The life of our clergy is generally a closed book; no one deals with the problems faced by priests and the members of their families. For instance, I have read studies about burnout syndrome among priests, about depression and other psychological and physiological problems of the priesthood. There is no one, or practically no one, who deals with all this. In cases of real problems there is no one in particular to whom to turn, especially outside major cities. There is no one to consult with, no way to receive qualified assistance – either pastoral, psychological, or spiritual.

It can happen that some “spirit-bearing elder” might tell such a matushka: “endure.” And then she does endures, because this priest is good, highly respected, and does not give out bad advice. But he could be wrong. Following his advice (or that of anyone else who gives this advice) can mean ruining your life. We have no guarantee that we can simply read such-and-such a prayer and that our lives will then go smoothly.

Here it should be understood that it is not this priest, but you yourself, that is responsible for what goes on in your life – not this priest, not some other respected person, but you yourself. The Lord has given us life, He has given us reason, He has given us the ability somehow to perceive this world. We need to be responsible for our own actions, for our own spiritual condition. We should not be afraid of this; but, counting on the will of God, we should make our own decisions.


  1. Perhaps I missed something in this article, but we don't honor St. Monica, mother of Augustine, for having the courage to divorce her unloving and unkind husband, we honor her for having the courage to "endure, pray, and humble herself", which eventually saw the salvation of her husband and son.
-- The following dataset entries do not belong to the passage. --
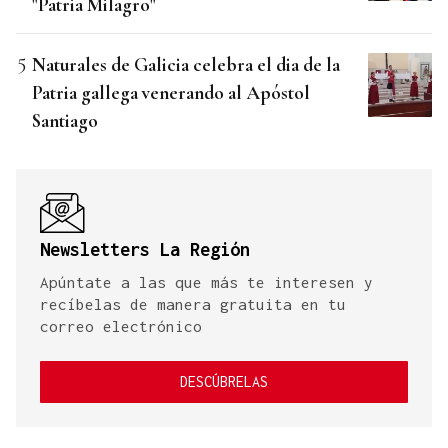
"Patria Milagro"
Naturales de Galicia celebra el dia de la
Patria gallega venerando al Apóstol
Santiago
Newsletters La Región
Apúntate a las que más te interesen y
recíbelas de manera gratuita en tu
correo electrónico
DESCÚBRELAS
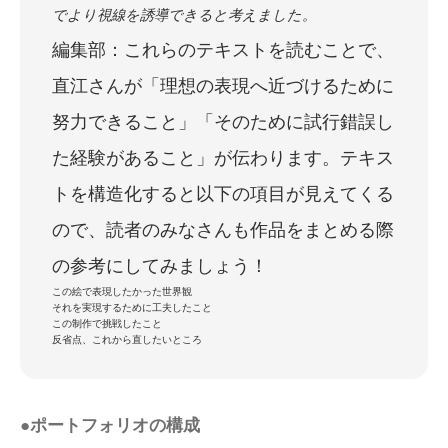
でより視線を誘導できると考えました。
編集部：これらのテキストを読むことで、
直江さんが「理想の表現へ近づけるために
努力できること」「そのために試行錯誤し
た経験があること」が伝わります。テキス
トを構造化すると以下の項目が見えてくる
ので、読者のみなさんも作品をまとめる際
の参考にしてみましょう！
この絵で表現したかった世界観
それを実現するために工夫したこと
この制作で挑戦したこと
反省点、これから直したいところ
●ポートフォリオの構成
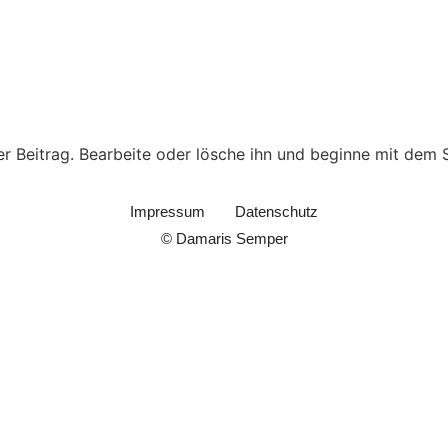
er Beitrag. Bearbeite oder lösche ihn und beginne mit dem 
Impressum
Datenschutz
© Damaris Semper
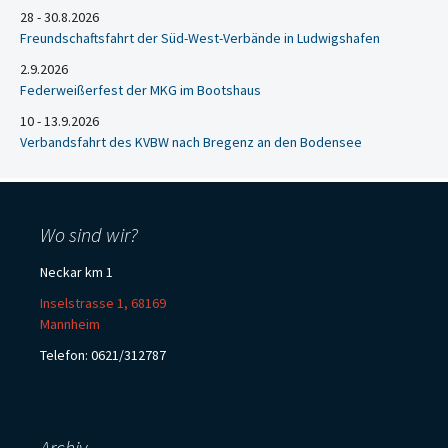
28 - 30.8.2026
Freundschaftsfahrt der Süd-West-Verbände in Ludwigshafen
2.9.2026
Federweißerfest der MKG im Bootshaus
10 - 13.9.2026
Verbandsfahrt des KVBW nach Bregenz an den Bodensee
Wo sind wir?
Neckar km 1
Inselstrasse 1, 68169
Mannheim
Telefon: 0621/312787
Archiv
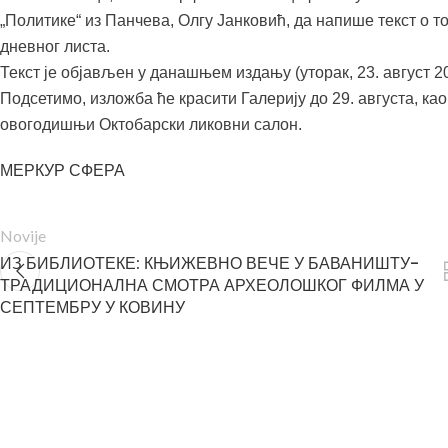
„Политике“ из Панчева, Олгу Јанковић, да напише текст о т
дневног листа.
Текст је објављен у данашњем издању (уторак, 23. август 2
Подсетимо, изложба ће красити Галерију до 29. августа, ка
овогодишњи Октобарски ликовни салон.
МЕРКУР СФЕРА
Novije
ИЗ БИБЛИОТЕКЕ: КЊИЖЕВНО ВЕЧЕ У БАВАНИШТУ-
ТРАДИЦИОНАЛНА СМОТРА АРХЕОЛОШКОГ ФИЛМА У
СЕПТЕМБРУ У КОВИНУ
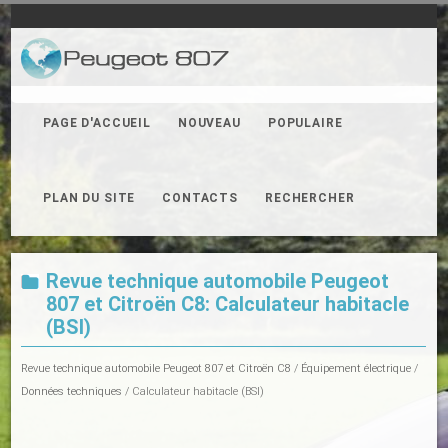
PAGE D'ACCUEIL
NOUVEAU
POPULAIRE
PLAN DU SITE
CONTACTS
RECHERCHER
Revue technique automobile Peugeot
807 et Citroën C8: Calculateur habitacle
(BSI)
Revue technique automobile Peugeot 807 et Citroën C8
/
Équipement électrique
/
Données techniques
/ Calculateur habitacle (BSI)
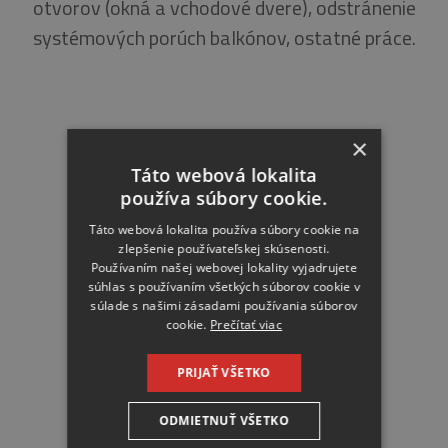
otvorov (okná a vchodové dvere), odstránenie
systémových porúch balkónov, ostatné práce.
×
Táto webová lokalita
používa súbory cookie.
Táto webová lokalita používa súbory cookie na
zlepšenie používateľskej skúsenosti.
Používaním našej webovej lokality vyjadrujete
súhlas s používaním všetkých súborov cookie v
súlade s našimi zásadami používania súborov
cookie.
Prečítať viac
PRIJAŤ VŠETKO
ODMIETNUŤ VŠETKO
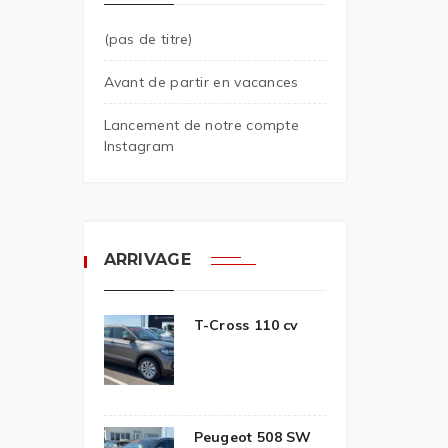
(pas de titre)
Avant de partir en vacances
Lancement de notre compte
Instagram
ARRIVAGE
T-Cross 110 cv
Peugeot 508 SW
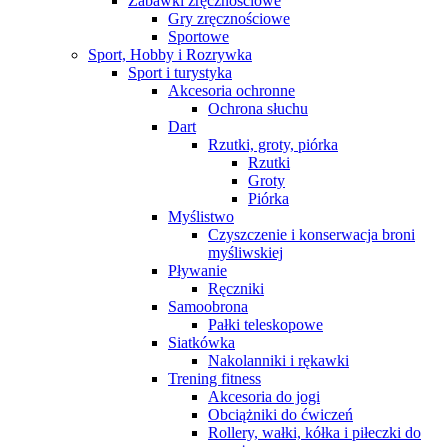
Zabawki zręcznościowe
Gry zręcznościowe
Sportowe
Sport, Hobby i Rozrywka
Sport i turystyka
Akcesoria ochronne
Ochrona słuchu
Dart
Rzutki, groty, piórka
Rzutki
Groty
Piórka
Myślistwo
Czyszczenie i konserwacja broni
myśliwskiej
Pływanie
Ręczniki
Samoobrona
Pałki teleskopowe
Siatkówka
Nakolanniki i rękawki
Trening fitness
Akcesoria do jogi
Obciążniki do ćwiczeń
Rollery, wałki, kółka i piłeczki do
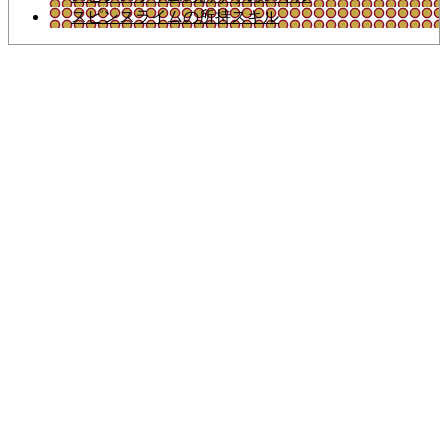
スピンスライムの所持スキル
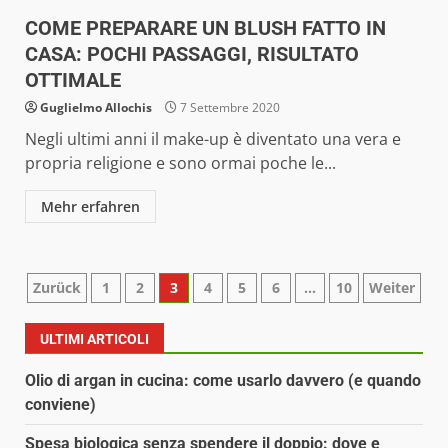
COME PREPARARE UN BLUSH FATTO IN
CASA: POCHI PASSAGGI, RISULTATO
OTTIMALE
Guglielmo Allochis
7 Settembre 2020
Negli ultimi anni il make-up è diventato una vera e
propria religione e sono ormai poche le...
Mehr erfahren
Paginazione
Zurück
1
2
3
4
5
6
…
10
Weiter
degli
ULTIMI ARTICOLI
articoli
Olio di argan in cucina: come usarlo davvero (e quando
conviene)
Spesa biologica senza spendere il doppio: dove e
    Are there any divorced saints? I'm not trying to be snarky, I really want to know.

  2. How "radical" or "mainstream" is this advice?

  3. Both worthy questions. Canonically the Church simply affirms the reality of a marriage that has died. It does not kill the marriage. So, I think we can agree that this is a lamentable state to be in, but as to how righteous or mainstream this belief is? I can only speak anecdotally. Should we always keep trying with our marriages regardless of how painful the experience might be? Certainly there is some holiness in bearing ones burdens and praying for the marriage and the spouse, but is there blame or fault in being unable to do so?

  4. I know priests who have told a woman fearing for her life -- with just cause, owing to a homicidal and relentlessly abusive husband -- that the marriage was long dead, and that the Church neither asks nor requires her to remain in such a situation. Divorce was counseled precisely as that "amputation" from intent to save a life.

  5. Perhaps a better question is "Are there any saints who abused their wives?"

  6. In the Orthodox Church, Monica is not venerated for remaining in an abusive relationship. This is not a message we want to teach in our Orthodox Church although historically I know the example of a person like Monica staying in an abusive marriage was abused wives. In this way the victims were abused twice: physically by their husbands and spiritually by the Roman Catholic Church. We can all say that Thank God those days are over.